Prove S is a subspace of $R^3$ Let S={(a,b,c)$\in$$R^3$|2a+b-3c=0}. Prove S is a subspace of $R^3$
I just asked another question like this earlier and this is just to confirm im on the right track when approaching problems like these. After starting this problem, i am finding myself confused when it comes to making sure its closed under addition(so far). 
so far i think i have proved the set is not empty with: 
let 0=(0,0,0),
2(0)+0-3(c)=0 therefore, set is not empty. 
let u=($a_1,b_1,c_1$) and w=($a_2,b_2,c_2$). 
u+w= $(a_1+a_2),(b_1+b_2),(c_1+c_2) $
At this point, where does the definition "2a+b-3c=0" come into play? How do i proceed from here to show closure under addition?
 A: Just to be pedantic, you are trying to show that $S$ is a linear subspace (a.k.a. vector subspace) of $\Bbb R^3$. The context is important here because, for example, any subset of $\Bbb R^3$ is a topological subspace.
There are two conditions to be satisfied in order to be a vector subspace:
$(1)$ we need $v+w\in S$ for all $v,w\in S$
$(2)$ we $rv\in S$ for any $r\in\Bbb R$ and $v\in S$.
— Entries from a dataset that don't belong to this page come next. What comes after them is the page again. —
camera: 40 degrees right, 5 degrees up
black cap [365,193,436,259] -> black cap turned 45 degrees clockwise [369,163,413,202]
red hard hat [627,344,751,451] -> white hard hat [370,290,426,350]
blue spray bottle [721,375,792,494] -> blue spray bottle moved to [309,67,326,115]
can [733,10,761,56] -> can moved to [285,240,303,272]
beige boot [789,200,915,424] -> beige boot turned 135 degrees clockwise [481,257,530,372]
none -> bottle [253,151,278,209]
We set $S=\{(a,b,c)\in \Bbb R^3|2a+b-3c=0\}$. Two elements of $S$ can be written $v=(a,b,c)$ and $w=(d,e,f)$. Then $v+w=(a+d,b+e,c+f)$. To check if this is in $S$, we need $2(a+d)+b+d-3(c+f)=0$. Just notice
$$2(a+d)+b+e-3(c+f)=(2a+b-3c)+(2d+e-3f)=0+0=0,$$
and thus $v+w\in S$.
Next, take $r\in \Bbb R$ and any $v=(a,b,c)\in S$. Then $rv=(ra,rb,rc)$. Now
$$2ra+rb-3rc=r(2a+b-3c)=0,$$
which means $rv\in S$.
A: $$2a_1+b_1-3c_1=0$$ $$2a_2+b_2-3c_2=0$$
Thus $2(a_1+a_2)+(b_1+b_2)-3(c_1+c_2)=0+0=0$
So $u+v \in S$
Similarly prove that $au \in S ,\forall a \in \Bbb{R}$
A: If we suppose $u=(u_1,u_2,u_3)$ and $w=(w_1w_2,w_3)$ are arbitrary vectors in $S$, so what we are saying is that
$2u_1+u_2-3u_3=0$ and that $2w_1+w_2-3w_3=0$. Now, we see that the vector
$$u+w=(u_1+w_1,u_2+w_2,u_3+w_3)$$
satisfy 
$$2(u_1+w_1)+(u_2+w_2)-3(u_3+w_3)$$
$$\begin{align}  
&= (2u_1+u_2-3u_3)+(2w_1+w_2-3w_3) \\
&= 0+0 \\
&= 0
\end{align}$$
that is, the vector $u+w$ also belongs in $S$. Do the same thing with the vector $cu$, where $c$ is an arbitrary scalar.